Task brief
Output every line of text in the data below as a numbered list, omitting any blank lines.

Information shown
*** Block opens ***

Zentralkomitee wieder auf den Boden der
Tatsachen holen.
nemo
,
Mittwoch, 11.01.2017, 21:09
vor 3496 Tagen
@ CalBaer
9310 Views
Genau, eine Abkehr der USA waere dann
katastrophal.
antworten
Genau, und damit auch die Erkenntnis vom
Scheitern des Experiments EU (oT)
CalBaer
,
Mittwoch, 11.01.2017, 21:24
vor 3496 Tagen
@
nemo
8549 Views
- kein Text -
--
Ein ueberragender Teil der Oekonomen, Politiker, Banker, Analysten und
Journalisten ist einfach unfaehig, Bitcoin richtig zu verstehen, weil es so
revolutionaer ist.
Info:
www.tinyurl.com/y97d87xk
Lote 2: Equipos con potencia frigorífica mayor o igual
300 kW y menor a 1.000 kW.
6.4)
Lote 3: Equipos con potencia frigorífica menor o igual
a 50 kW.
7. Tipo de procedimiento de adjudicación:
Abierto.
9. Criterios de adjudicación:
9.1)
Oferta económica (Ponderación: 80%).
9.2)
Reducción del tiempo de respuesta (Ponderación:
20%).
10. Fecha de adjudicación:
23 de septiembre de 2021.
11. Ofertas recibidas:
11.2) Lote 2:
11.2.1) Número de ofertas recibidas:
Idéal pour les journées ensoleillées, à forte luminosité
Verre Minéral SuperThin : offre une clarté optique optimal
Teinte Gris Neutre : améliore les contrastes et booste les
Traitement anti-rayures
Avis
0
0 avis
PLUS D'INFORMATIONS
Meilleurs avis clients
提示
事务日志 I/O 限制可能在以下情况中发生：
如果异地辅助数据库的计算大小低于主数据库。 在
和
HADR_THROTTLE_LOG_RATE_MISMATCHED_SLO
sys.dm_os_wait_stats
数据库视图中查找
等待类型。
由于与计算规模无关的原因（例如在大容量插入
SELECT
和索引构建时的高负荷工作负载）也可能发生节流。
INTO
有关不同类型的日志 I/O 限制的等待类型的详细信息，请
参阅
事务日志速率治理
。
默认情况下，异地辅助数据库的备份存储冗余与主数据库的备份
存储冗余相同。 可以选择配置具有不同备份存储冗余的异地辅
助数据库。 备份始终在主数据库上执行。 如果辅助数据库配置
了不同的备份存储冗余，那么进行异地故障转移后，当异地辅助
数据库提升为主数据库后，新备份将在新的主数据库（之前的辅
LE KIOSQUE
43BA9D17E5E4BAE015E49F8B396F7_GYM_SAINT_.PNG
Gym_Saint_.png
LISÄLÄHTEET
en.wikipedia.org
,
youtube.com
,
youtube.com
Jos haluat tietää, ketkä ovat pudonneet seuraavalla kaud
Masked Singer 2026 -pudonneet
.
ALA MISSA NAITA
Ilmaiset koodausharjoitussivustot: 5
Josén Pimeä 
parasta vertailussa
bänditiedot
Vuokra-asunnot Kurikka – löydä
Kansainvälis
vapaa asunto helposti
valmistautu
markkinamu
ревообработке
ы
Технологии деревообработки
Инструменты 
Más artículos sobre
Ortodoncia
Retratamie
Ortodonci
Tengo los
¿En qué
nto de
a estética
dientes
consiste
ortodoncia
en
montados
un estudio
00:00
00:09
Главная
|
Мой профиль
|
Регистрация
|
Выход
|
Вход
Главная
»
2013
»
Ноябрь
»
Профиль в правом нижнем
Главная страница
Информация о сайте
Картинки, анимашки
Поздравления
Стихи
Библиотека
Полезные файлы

*** Block closes ***

Reply to the exercise
1. Zentralkomitee wieder auf den Boden der
2. Tatsachen holen.
3. nemo
4. ,
5. Mittwoch, 11.01.2017, 21:09
6. vor 3496 Tagen
7. @ CalBaer
8. 9310 Views
9. Genau, eine Abkehr der USA waere dann
10. katastrophal.
11. antworten
12. Genau, und damit auch die Erkenntnis vom
13. Scheitern des Experiments EU (oT)
14. CalBaer
15. ,
16. Mittwoch, 11.01.2017, 21:24
17. vor 3496 Tagen
18. @
19. nemo
20. 8549 Views
21. - kein Text -
22. --
23. Ein ueberragender Teil der Oekonomen, Politiker, Banker, Analysten und
24. Journalisten ist einfach unfaehig, Bitcoin richtig zu verstehen, weil es so
25. revolutionaer ist.
26. Info:
27. www.tinyurl.com/y97d87xk
28. Lote 2: Equipos con potencia frigorífica mayor o igual
29. 300 kW y menor a 1.000 kW.
30. 6.4)
31. Lote 3: Equipos con potencia frigorífica menor o igual
32. a 50 kW.
33. 7. Tipo de procedimiento de adjudicación:
34. Abierto.
35. 9. Criterios de adjudicación:
36. 9.1)
37. Oferta económica (Ponderación: 80%).
38. 9.2)
39. Reducción del tiempo de respuesta (Ponderación:
40. 20%).
41. 10. Fecha de adjudicación:
42. 23 de septiembre de 2021.
43. 11. Ofertas recibidas:
44. 11.2) Lote 2:
45. 11.2.1) Número de ofertas recibidas:
46. Idéal pour les journées ensoleillées, à forte luminosité
47. Verre Minéral SuperThin : offre une clarté optique optimal
48. Teinte Gris Neutre : améliore les contrastes et booste les
49. Traitement anti-rayures
50. Avis
51. 0
52. 0 avis
53. PLUS D'INFORMATIONS
54. Meilleurs avis clients
55. 提示
56. 事务日志 I/O 限制可能在以下情况中发生：
57. 如果异地辅助数据库的计算大小低于主数据库。 在
58. 和
59. HADR_THROTTLE_LOG_RATE_MISMATCHED_SLO
60. sys.dm_os_wait_stats
61. 数据库视图中查找
62. 等待类型。
63. 由于与计算规模无关的原因（例如在大容量插入
64. SELECT
65. 和索引构建时的高负荷工作负载）也可能发生节流。
66. INTO
67. 有关不同类型的日志 I/O 限制的等待类型的详细信息，请
68. 参阅
69. 事务日志速率治理
70. 。
71. 默认情况下，异地辅助数据库的备份存储冗余与主数据库的备份
72. 存储冗余相同。 可以选择配置具有不同备份存储冗余的异地辅
73. 助数据库。 备份始终在主数据库上执行。 如果辅助数据库配置
74. 了不同的备份存储冗余，那么进行异地故障转移后，当异地辅助
75. 数据库提升为主数据库后，新备份将在新的主数据库（之前的辅
76. LE KIOSQUE
77. 43BA9D17E5E4BAE015E49F8B396F7_GYM_SAINT_.PNG
78. Gym_Saint_.png
79. LISÄLÄHTEET
80. en.wikipedia.org
81. ,
82. youtube.com
83. ,
84. youtube.com
85. Jos haluat tietää, ketkä ovat pudonneet seuraavalla kaud
86. Masked Singer 2026 -pudonneet
87. .
88. ALA MISSA NAITA
89. Ilmaiset koodausharjoitussivustot: 5
90. Josén Pimeä 
91. parasta vertailussa
92. bänditiedot
93. Vuokra-asunnot Kurikka – löydä
94. Kansainvälis
95. vapaa asunto helposti
96. valmistautu
97. markkinamu
98. ревообработке
99. ы
100. Технологии деревообработки
101. Инструменты 
102. Más artículos sobre
103. Ortodoncia
104. Retratamie
105. Ortodonci
106. Tengo los
107. ¿En qué
108. nto de
109. a estética
110. dientes
111. consiste
112. ortodoncia
113. en
114. montados
115. un estudio
116. 00:00
117. 00:09
118. Главная
119. |
120. Мой профиль
121. |
122. Регистрация
123. |
124. Выход
125. |
126. Вход
127. Главная
128. »
129. 2013
130. »
131. Ноябрь
132. »
133. Профиль в правом нижнем
134. Главная страница
135. Информация о сайте
136. Картинки, анимашки
137. Поздравления
138. Стихи
139. Библиотека
140. Полезные файлы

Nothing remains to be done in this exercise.